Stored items
================

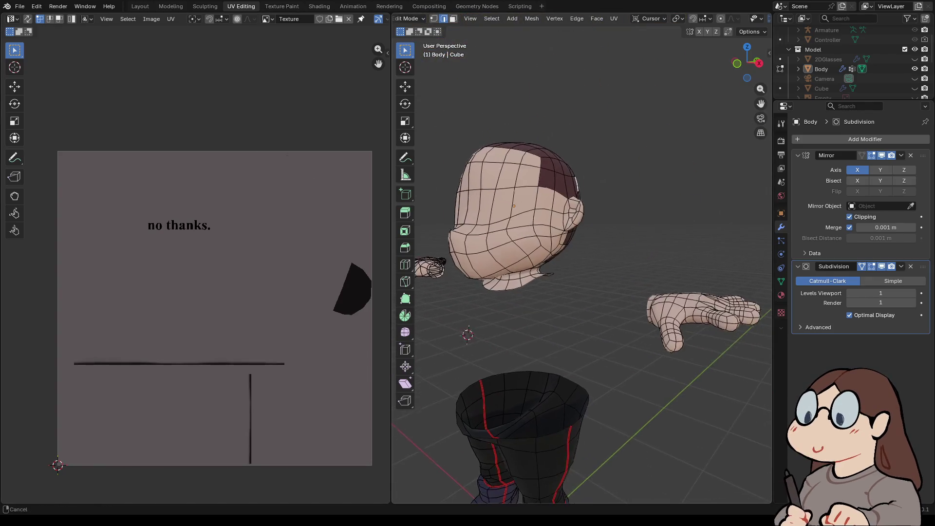
middle_click_drag(584, 244, 657, 244)
mouse_move(584, 292)
middle_mouse_down()
mouse_move(584, 214)
mouse_move(599, 263)
mouse_move(628, 302)
middle_mouse_up()
middle_click_drag(584, 268, 662, 267)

================

Leaving out the pictures, repeat all of the entries exactly.

_Exercise solution:_
middle_click_drag(584, 244, 657, 244)
mouse_move(584, 292)
middle_mouse_down()
mouse_move(584, 214)
mouse_move(599, 263)
mouse_move(628, 302)
middle_mouse_up()
middle_click_drag(584, 268, 662, 267)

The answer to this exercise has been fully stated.